Der Einzelhandelsverband schätzt dagegen, dass die Situation im europäischen Ausland wie Spanien und Frankreich für die Warenhäuser besser ist als in Deutschland. «Im Ausland haben es die Warenhäuser geschafft, sich im hochpreisigen Segment zu profilieren. Außerdem ist dort die Konkurrenz der Discounter nicht so stark», erklärt Robert Weitz, Chefvolkswirt des HDE.

Lesen Sie auf Seite 3, welche Chancen die Kaufhäuser überhaupt noch haben

Beim HDE sieht man die Zukunft der Warenhäuser positiv, falls die richtigen Entscheidungen getroffen werden. Die Unternehmen müssten weiterhin versuchen, sich auch in hochpreisigen Segmenten zu etablieren und sich mit ihren Produkten gezielter an bestimmten Zielgruppen auszurichten statt an einer Durchschnittsfamilie. Den jetzt von Arcandor-Chef Eick eingeschlagenen Weg halte er deshalb für falsch, sagt Robert Weitz.

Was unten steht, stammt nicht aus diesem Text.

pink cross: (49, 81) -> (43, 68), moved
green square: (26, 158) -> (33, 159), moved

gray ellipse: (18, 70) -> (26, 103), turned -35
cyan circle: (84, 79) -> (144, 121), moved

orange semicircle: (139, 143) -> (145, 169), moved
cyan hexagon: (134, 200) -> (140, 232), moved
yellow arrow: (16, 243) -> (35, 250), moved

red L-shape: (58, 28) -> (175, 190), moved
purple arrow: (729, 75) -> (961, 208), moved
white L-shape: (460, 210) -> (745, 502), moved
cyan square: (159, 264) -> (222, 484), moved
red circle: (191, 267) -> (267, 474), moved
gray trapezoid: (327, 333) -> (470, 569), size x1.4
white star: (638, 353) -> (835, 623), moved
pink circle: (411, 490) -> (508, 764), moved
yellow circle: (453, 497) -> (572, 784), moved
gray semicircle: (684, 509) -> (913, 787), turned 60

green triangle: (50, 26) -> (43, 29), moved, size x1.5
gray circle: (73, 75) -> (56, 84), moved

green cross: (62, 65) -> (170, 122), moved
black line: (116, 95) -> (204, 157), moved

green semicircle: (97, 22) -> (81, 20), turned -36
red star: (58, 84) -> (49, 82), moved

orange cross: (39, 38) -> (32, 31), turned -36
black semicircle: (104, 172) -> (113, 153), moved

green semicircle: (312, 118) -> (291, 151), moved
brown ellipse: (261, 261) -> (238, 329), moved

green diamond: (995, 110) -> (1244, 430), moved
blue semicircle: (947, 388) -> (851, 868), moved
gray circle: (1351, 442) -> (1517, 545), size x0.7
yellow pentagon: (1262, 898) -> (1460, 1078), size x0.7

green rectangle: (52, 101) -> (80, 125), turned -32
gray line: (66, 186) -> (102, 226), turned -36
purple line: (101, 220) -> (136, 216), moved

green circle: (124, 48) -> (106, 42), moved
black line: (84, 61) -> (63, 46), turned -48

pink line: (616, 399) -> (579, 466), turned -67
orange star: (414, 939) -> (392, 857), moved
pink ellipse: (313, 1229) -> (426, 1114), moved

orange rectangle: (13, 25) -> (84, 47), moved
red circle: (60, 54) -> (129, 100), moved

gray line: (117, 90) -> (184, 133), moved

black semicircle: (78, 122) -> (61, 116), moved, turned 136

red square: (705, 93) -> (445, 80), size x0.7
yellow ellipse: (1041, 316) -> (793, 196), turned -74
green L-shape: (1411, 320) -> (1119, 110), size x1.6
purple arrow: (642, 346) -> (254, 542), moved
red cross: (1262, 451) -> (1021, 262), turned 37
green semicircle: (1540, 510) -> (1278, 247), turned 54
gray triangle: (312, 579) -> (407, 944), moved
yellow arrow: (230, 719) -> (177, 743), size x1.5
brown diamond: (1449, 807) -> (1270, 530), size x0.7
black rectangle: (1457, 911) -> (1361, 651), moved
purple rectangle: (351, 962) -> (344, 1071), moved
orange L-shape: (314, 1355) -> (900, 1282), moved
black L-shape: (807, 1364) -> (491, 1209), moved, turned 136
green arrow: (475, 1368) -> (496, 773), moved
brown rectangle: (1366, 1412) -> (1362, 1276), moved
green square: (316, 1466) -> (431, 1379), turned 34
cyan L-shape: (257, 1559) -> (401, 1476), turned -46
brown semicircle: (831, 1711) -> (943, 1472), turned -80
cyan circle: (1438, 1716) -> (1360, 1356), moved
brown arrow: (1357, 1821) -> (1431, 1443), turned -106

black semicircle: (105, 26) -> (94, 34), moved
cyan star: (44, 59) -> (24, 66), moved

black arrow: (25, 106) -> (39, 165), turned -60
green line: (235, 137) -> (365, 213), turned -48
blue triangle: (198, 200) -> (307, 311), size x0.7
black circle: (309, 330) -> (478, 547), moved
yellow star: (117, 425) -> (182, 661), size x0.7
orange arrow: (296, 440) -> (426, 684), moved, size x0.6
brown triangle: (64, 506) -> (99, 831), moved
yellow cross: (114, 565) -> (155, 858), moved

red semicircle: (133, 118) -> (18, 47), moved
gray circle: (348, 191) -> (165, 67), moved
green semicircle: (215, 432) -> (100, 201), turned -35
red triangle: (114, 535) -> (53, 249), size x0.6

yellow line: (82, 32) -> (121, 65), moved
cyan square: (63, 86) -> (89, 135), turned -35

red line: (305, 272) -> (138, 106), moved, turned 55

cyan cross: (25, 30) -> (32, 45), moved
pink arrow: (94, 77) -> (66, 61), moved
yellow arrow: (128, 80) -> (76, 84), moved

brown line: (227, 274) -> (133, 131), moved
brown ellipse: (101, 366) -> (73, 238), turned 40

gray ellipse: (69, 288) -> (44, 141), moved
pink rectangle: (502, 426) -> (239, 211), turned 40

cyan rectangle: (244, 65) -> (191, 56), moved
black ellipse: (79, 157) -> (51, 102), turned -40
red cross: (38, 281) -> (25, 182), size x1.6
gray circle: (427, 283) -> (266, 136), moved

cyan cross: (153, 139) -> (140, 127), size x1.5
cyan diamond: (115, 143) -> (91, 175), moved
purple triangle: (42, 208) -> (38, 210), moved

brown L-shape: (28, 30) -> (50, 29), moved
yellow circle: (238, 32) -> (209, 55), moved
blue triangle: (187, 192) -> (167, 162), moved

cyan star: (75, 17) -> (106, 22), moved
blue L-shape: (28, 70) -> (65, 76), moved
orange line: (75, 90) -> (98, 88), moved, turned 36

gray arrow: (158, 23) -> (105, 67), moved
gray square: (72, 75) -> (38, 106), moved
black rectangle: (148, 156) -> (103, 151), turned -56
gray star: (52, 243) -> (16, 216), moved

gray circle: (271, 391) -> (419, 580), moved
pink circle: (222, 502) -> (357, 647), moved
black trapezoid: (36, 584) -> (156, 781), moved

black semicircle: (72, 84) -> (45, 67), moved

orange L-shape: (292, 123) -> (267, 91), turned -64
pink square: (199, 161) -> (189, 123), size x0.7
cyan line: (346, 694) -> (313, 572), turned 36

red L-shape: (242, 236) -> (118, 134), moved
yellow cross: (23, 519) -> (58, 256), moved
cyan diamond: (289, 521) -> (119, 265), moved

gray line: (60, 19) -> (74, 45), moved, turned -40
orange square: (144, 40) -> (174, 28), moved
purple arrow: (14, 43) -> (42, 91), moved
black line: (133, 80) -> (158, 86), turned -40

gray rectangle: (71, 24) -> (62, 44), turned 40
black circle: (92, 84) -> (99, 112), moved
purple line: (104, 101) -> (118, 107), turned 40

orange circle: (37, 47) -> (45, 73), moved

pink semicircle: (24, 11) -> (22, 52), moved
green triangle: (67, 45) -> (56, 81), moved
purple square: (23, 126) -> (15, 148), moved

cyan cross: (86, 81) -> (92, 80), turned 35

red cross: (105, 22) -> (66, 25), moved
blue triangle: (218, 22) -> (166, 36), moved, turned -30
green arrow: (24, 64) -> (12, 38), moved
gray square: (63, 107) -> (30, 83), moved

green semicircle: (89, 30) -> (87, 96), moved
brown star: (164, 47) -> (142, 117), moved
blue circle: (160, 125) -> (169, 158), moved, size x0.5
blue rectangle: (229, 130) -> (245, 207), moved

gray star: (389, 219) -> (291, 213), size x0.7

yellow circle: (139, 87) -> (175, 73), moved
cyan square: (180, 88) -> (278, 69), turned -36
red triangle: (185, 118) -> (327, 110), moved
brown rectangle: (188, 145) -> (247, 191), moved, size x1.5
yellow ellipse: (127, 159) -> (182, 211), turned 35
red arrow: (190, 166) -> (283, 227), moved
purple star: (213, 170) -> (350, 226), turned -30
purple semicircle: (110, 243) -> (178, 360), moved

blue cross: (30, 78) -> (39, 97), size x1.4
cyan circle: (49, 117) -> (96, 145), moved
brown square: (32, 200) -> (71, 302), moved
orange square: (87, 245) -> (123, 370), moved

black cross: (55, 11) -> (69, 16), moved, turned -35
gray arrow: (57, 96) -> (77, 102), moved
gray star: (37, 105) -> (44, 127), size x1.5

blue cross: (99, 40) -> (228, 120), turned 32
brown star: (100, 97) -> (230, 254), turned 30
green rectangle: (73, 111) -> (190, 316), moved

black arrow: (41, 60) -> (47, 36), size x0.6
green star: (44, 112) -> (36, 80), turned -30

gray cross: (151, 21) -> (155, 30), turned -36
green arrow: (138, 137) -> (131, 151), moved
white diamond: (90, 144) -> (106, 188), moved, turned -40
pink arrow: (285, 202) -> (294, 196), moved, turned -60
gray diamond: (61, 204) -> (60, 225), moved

Auch Mirko Warschun sieht für die Kaufhäuser auch in Zukunft noch eine Chance: «Das One-Stop-Shopping hat durchaus seine Existenzberechtigung», so Warschun. Der Schlüssel zum Erfolg dieser Häuser liege in einem fokussierten Sortiment, akzeptierten Eigenmarken und einer attraktiven Vermarktung.

In den nächsten Jahren gehen einige Branchenanalysten davon aus, dass die von der Insolvenz bisher verschonten Warenhausketten Karstadt und Kaufhof in Zukunft aus einer Hand geführt werden. «Es wird auf Dauer keinen Platz für beide geben», sagt unter anderem Joachim Zentes.

In eine neue, gemeinsame Gesellschaft könnten allerdings nicht alle der gegenwärtig etwa 260 Warenhäuser übernommen werden, wenn diese profitabel arbeiten soll. Nach einer Commerzbank-Studie eignen sich lediglich 100 Standorte dauerhaft für ein klassisches Warenhaus. Für die anderen müsste eine neue Verwendung gefunden werden.